However, “In this study, the incidence of major bleeding after OAT (oral anticoagulation therapy) and antiplatelet therapy was significantly lower with confirmation of ulcer healing than without,” the authors point out.
Dr. Boyoung Joung and colleagues at Yonsei University College of Medicine in Seoul, explain that the risk-benefit profile of oral anticoagulation therapy in AF patients with a history of ulcers is poorly understood because such patients are usually excluded from clinical studies.
To investigate further, the team identified 430 patients with nonvalvular AF and GI ulcer disease. In that group, 200 were receiving OAT and 230 were not.
During a mean follow-up of 3.3 years, 14% versus 29% (p=0.001) of the two groups, respectively, had a major adverse cardiac event (MACE) that included ischemic stroke, MI, pulmonary thromboembolism, or other systemic embolism.. On the other hand, corresponding rates of major bleeding were 23% versus 11% (p=0.001), the investigators found.
When these two outcomes were combined in a composite endpoint, there was no statistically significant difference between the two groups at 29% versus 36% (p=0.08), according to the report.
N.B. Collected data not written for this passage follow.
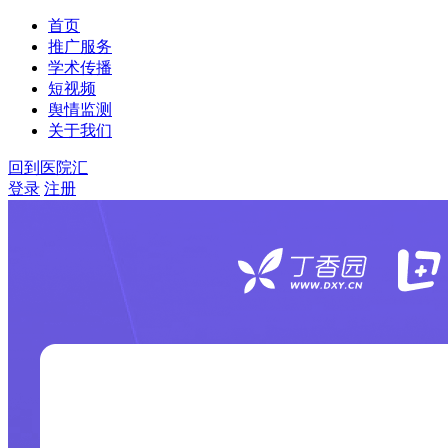
首页
推广服务
学术传播
短视频
舆情监测
关于我们
回到医院汇
登录
注册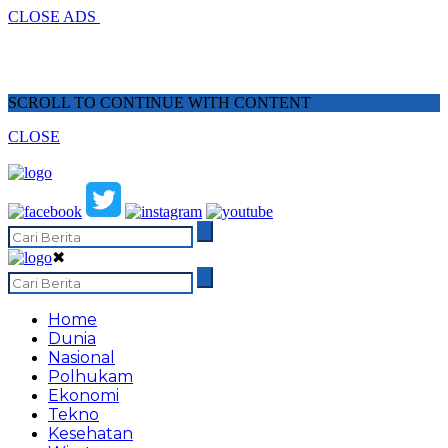
CLOSE ADS
SCROLL TO CONTINUE WITH CONTENT
CLOSE
✖
Home
Dunia
Nasional
Polhukam
Ekonomi
Tekno
Kesehatan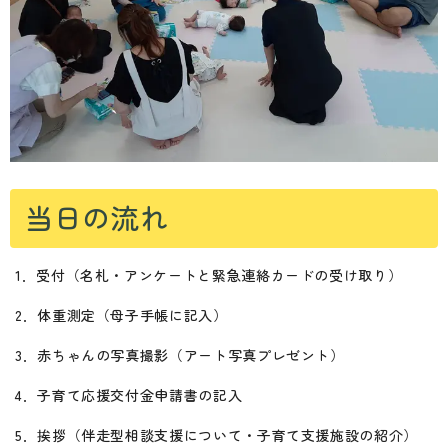
当日の流れ
1．受付（名札・アンケートと緊急連絡カードの受け取り）
2．体重測定（母子手帳に記入）
3．赤ちゃんの写真撮影（アート写真プレゼント）
4．子育て応援交付金申請書の記入
5．挨拶（伴走型相談支援について・子育て支援施設の紹介）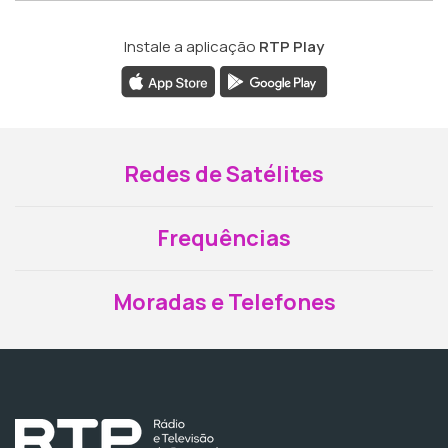
Instale a aplicação
RTP Play
Redes de Satélites
Frequências
Moradas e Telefones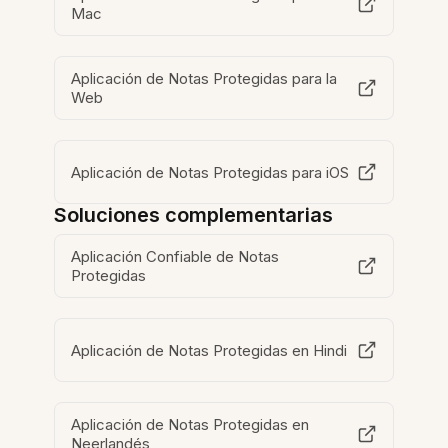
Mac
Aplicación de Notas Protegidas para la
Web
Aplicación de Notas Protegidas para iOS
Soluciones complementarias
Aplicación Confiable de Notas
Protegidas
Aplicación de Notas Protegidas en Hindi
Aplicación de Notas Protegidas en
Neerlandés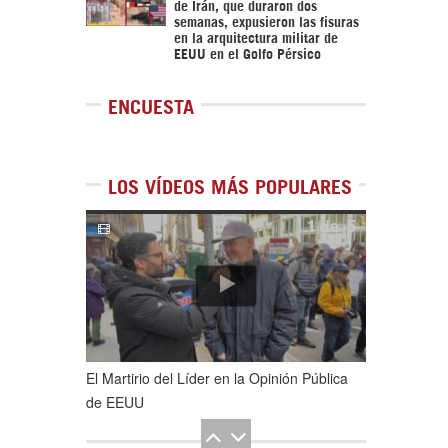
de Irán, que duraron dos
semanas, expusieron las fisuras
en la arquitectura militar de
EEUU en el Golfo Pérsico
ENCUESTA
LOS VÍDEOS MÁS POPULARES
1
de
5
El Martirio del Líder en la Opinión Pública
de EEUU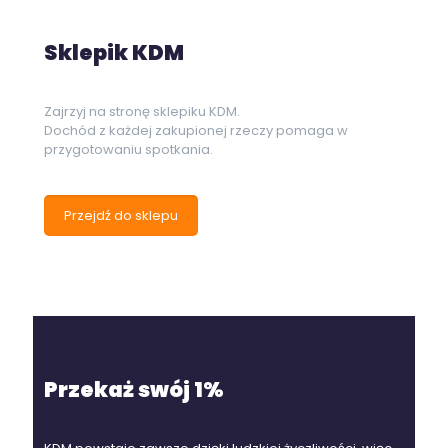
Sklepik KDM
Zajrzyj na stronę sklepiku KDM.
Dochód z każdej zakupionej rzeczy pomaga w
przygotowaniu spotkania.
Przejdź do sklepu
Przekaż swój 1%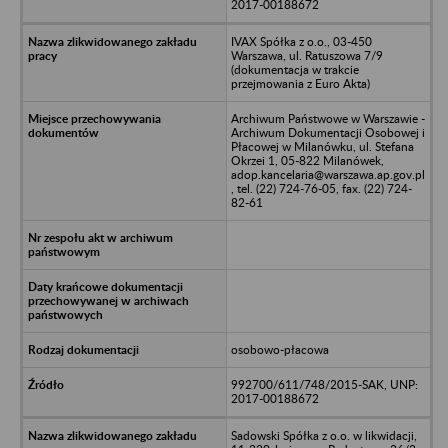
2017-00188672
IVAX Spółka z o.o., 03-450
Warszawa, ul. Ratuszowa 7/9
(dokumentacja w trakcie
przejmowania z Euro Akta)
Archiwum Państwowe w Warszawie -
Archiwum Dokumentacji Osobowej i
Płacowej w Milanówku, ul. Stefana
Okrzei 1, 05-822 Milanówek,
adop.kancelaria@warszawa.ap.gov.pl
, tel. (22) 724-76-05, fax. (22) 724-
82-61
osobowo-płacowa
992700/611/748/2015-SAK, UNP:
2017-00188672
Sadowski Spółka z o.o. w likwidacji,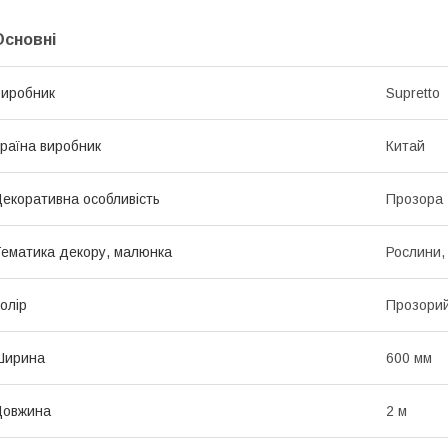
Основні
иробник
Supretto
раїна виробник
Китай
екоративна особливість
Прозора
ематика декору, малюнка
Рослини, 
олір
Прозори
Ширина
600 мм
Довжина
2 м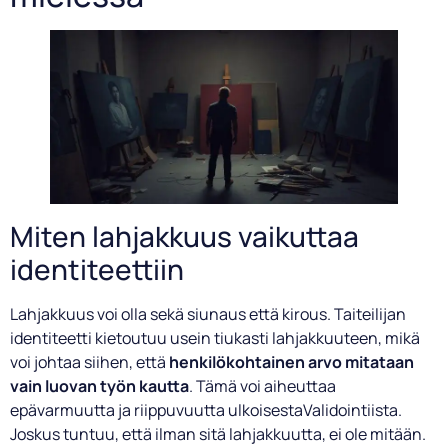
Miten lahjakkuus vaikuttaa
identiteettiin
Lahjakkuus voi olla sekä siunaus että kirous. Taiteilijan
identiteetti kietoutuu usein tiukasti lahjakkuuteen, mikä
voi johtaa siihen, että
henkilökohtainen arvo mitataan
vain luovan työn kautta
. Tämä voi aiheuttaa
epävarmuutta ja riippuvuutta ulkoisestaValidointiista.
Joskus tuntuu, että ilman sitä lahjakkuutta, ei ole mitään.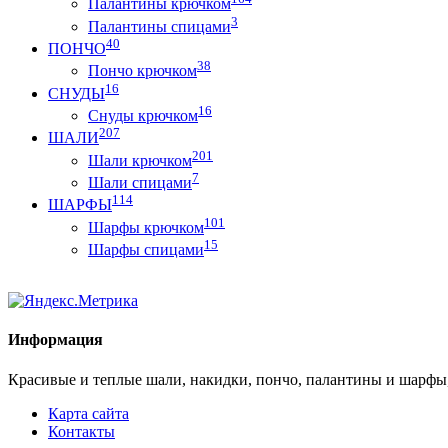
Палантины крючком
3
Палантины спицами
40
ПОНЧО
38
Пончо крючком
16
СНУДЫ
16
Снуды крючком
207
ШАЛИ
201
Шали крючком
7
Шали спицами
114
ШАРФЫ
101
Шарфы крючком
15
Шарфы спицами
Информация
Красивые и теплые шали, накидки, пончо, палантины и шарфы
Карта сайта
Контакты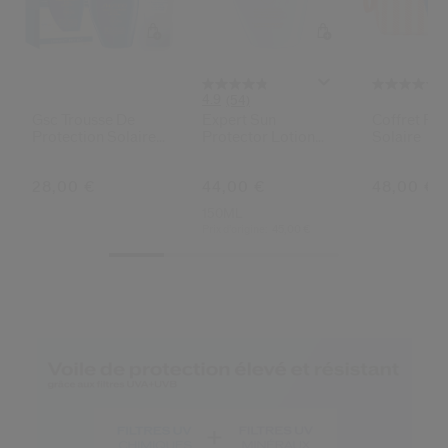
4.9
(54)
Gsc Trousse De
Expert Sun
Coffret Pro
Protection Solaire
Protector Lotion
Solaire
De Voyage
Sensitive Spf50+
28,00 €
44,00 €
48,00 €
150ML
Prix d’origine:
45,00 €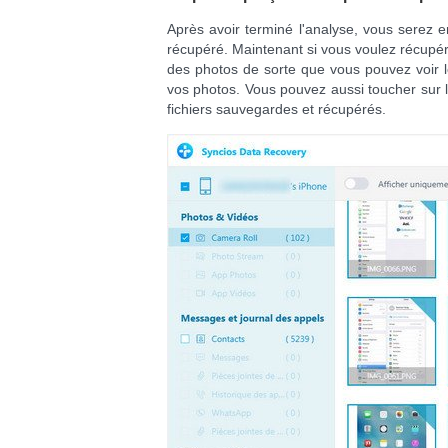
Après avoir terminé l'analyse, vous serez e
récupéré. Maintenant si vous voulez récupér
des photos de sorte que vous pouvez voir l
vos photos. Vous pouvez aussi toucher sur l
fichiers sauvegardes et récupérés.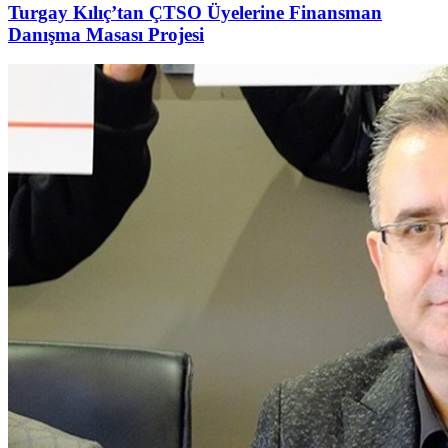
Turgay Kılıç’tan ÇTSO Üyelerine Finansman
Danışma Masası Projesi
As mentioned, though, major bleeding among patients receiving anticoagulation was less likely in those with a healed ulcer (14%) than those with a non-healed ulcer (30%; p=0.02).
Furthermore, occurrence of the composite endpoint was less likely in anticoagulated patients who stayed in the therapeutic INR range for 60% or more of the time than in patients not on anticoagulation (adjusted relative risk 0.45; p=0.01), Dr. Joung and colleagues report.
Summing up, they conclude, “Our study suggests that after confirmation of ulcer healing, OAT with an optimal INR is beneficial for patients with nonvalvular AF with histories of GI ulcer.”